• [Things to do]
a) In the relationship advice exchange, what do many men believe about viewing pornography and looking at other women?
b) Write the next part of the relationship advice exchange, picking up after its last line.

• [Given text]
┌────────

Submitted: 2 years ago.
Category: Relationship
Expert:  Dr-A-Green replied 2 years ago.

Yes - there is a fundamental difference between the sexes when it comes to the issue of visual stimulation. In general, men are extremely visually based in their sexuality - thus, the proliferation of pornography, advertising, and media that is geared toward men. Women, are more swayed by the concept of caring and being protected (i.e. loved). That said, the majority of women's product placement (cosmetics, clothing, etc) is geared toward making a woman more appealing to the opposite gender (i.e. "sexy").

Of course, these are all stereotypes.

There are some women who are very turned on by pornography and some men who are disgusted by it. It really depends on the individual person and their likes and dislikes.

At it's healthiest, sexuality and love should be linked in a relationship. Sex is a deep and meaningful way of expressing love toward a partner. Therefore, I do not believe they should be separate, as you mentioned. However, I agree that there is a disconnect between sex and love in popular culture and, often, incorporated into a man's way of thinking. Many men believe that viewing pornography and looking at other women is healthy and normal and should have no effect on their relationship. In turn, many women feel hurt and betrayed. The best that we can do as psychologists treating individual couples is to help that couple come to an understanding about what is (and what is not) acceptable to the other partner. While it would be ideal to change the culture as a whole, it is probably a bit unrealistic.

Does this answer your question?

Customer: replied 2 years ago.

└────────

• [Extracted information]

┌────────

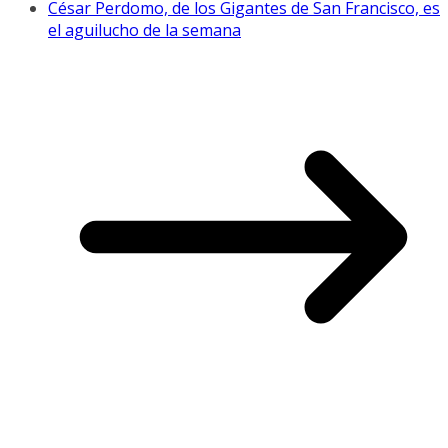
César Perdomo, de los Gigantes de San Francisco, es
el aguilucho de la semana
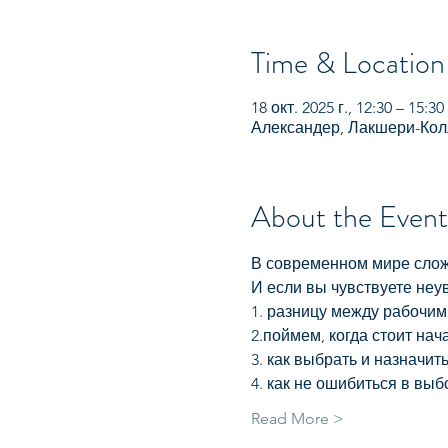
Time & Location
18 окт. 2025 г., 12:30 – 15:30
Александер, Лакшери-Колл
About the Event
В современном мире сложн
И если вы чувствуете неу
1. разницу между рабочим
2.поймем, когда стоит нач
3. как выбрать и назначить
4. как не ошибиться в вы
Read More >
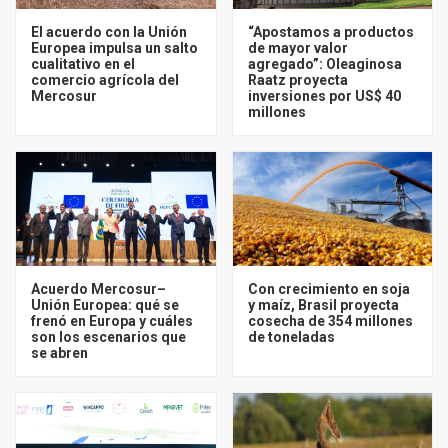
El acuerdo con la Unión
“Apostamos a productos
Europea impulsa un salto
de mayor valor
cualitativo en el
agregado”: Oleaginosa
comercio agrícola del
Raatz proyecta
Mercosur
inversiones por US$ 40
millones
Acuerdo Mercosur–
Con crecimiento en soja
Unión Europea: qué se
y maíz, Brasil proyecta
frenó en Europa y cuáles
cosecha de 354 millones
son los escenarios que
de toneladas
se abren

└────────

• [Activity answers]
a) They believe it is healthy and normal and should have no effect on their relationship.

b)
Thank you you have spent a lot of thought answering that. My question about the separation of love and sex within a relationship is very much how I think. However, could it be that sometimes our partners to be more sexy than loving at times. I am not saying this does not mean they do not love us but that at times they need it to be sex and not love - does that make sense? I am happy to meet a middle ground but confess to feelings of insecurity. I am fine with men looking at women in a healthy admiring way I feel hurt when I think the looks go beyond this and pornography is ok in small amounts although I don't like the very 'real' approach to it on internet sites.
Expert:  Dr-A-Green replied 2 years ago.

I completely agree with you. It sounds like your approach is quite good - that you allow for some differences, but that you have boundaries when it comes to more hard-core forms of pornography. I think this is healthy and balanced.

Yet, even when these boundaries are established, sometimes men approach women in ways that are more sex-related than love-related. It can feel objectifying and very much the opposite of love at times. I think there will always be a bit of a struggle there. Sometimes I have found in relationships that it's a good to discuss how such approaches make you feel (i.e. more like an object than a partner) and at other times (depending on how sensitive and receptive the man is) I have found it better to make it a point of negotiation (e.g. the man gets to approach sex with his partner how he wants to, but he is required to give her equal time cuddling or whatever she desires in terms of caring).

The gender split can certainly be frustrating, can't it?

Customer: replied 2 years ago.
It certainly can and I know I need accept this and not allow it to hurt me too much - but sometimes that is easier said than done. My partner has been single for a few years and I think he finds it hard sometimes to separate the love he feels for me and his feelings of sex which have been private and involved masturbation etc. He always gets sexually turned on with me but has a problem ejaculating. However, he is able to do this for himself in private as he always did. I think he is quite inhibited and I think he does see sex and love as two different things in many respects. I am doing my best to cope with this as in all other areas he is a lovely man but I do think my insecurities stem from this and probably don't help him either?
Expert:  Dr-A-Green replied 2 years ago.

Well, maybe. Although I think that some insecurities regarding this are normal and I wouldn't want you to completely deny how you are feeling just to care for his feelings (although I find it commendable that you are making this effort).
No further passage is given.